EXERCISE GOAL: Reproduce every record below word for word, leaving out the pictures.

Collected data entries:

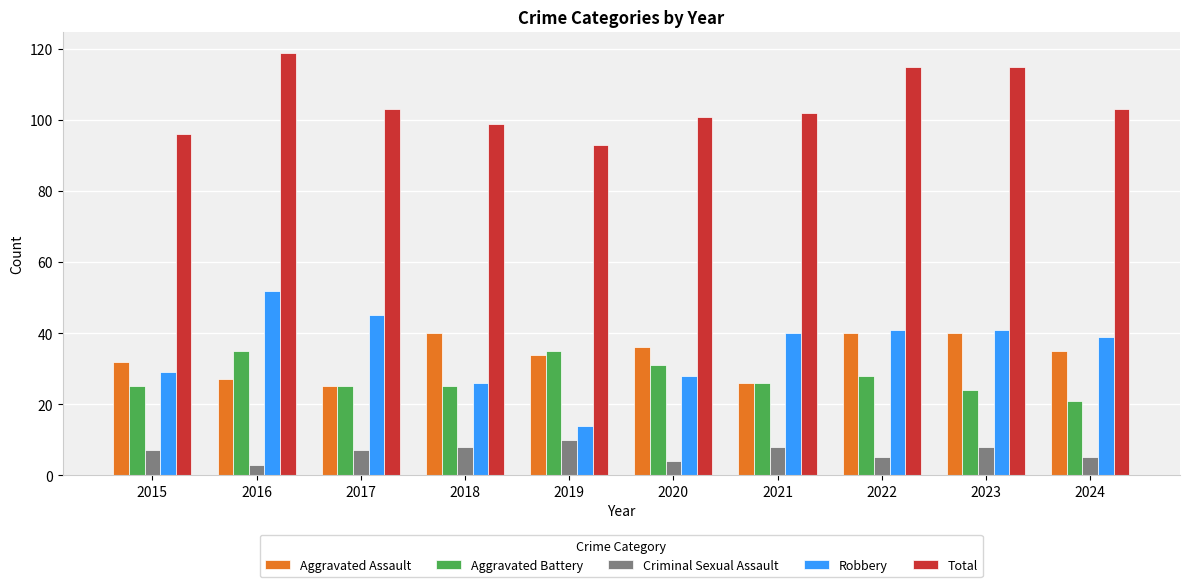

Reading left to right, extract all data points from this chart.

Aggravated Assault: 32	27	25	40	34	36	26	40	40	35
Aggravated Battery: 25	35	25	25	35	31	26	28	24	21
Criminal Sexual Assault: 7	3	7	8	10	4	8	5	8	5
Robbery: 29	52	45	26	14	28	40	41	41	39
Total: 96	119	103	99	93	101	102	115	115	103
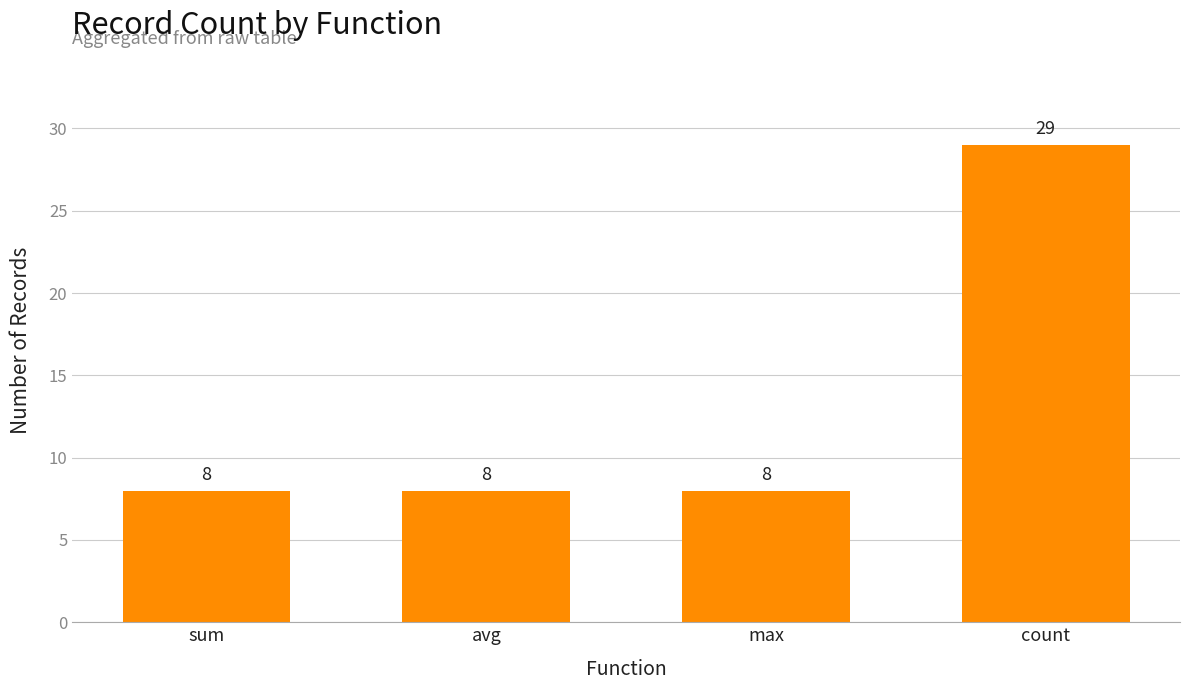

The chart shows a value of 12 at max. True or false?

False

YOUR SOLUTION:
Reading left to right, extract all data points from this chart.

Aggravated Assault: 32	27	25	40	34	36	26	40	40	35
Aggravated Battery: 25	35	25	25	35	31	26	28	24	21
Criminal Sexual Assault: 7	3	7	8	10	4	8	5	8	5
Robbery: 29	52	45	26	14	28	40	41	41	39
Total: 96	119	103	99	93	101	102	115	115	103

The chart shows a value of 12 at max. True or false?

False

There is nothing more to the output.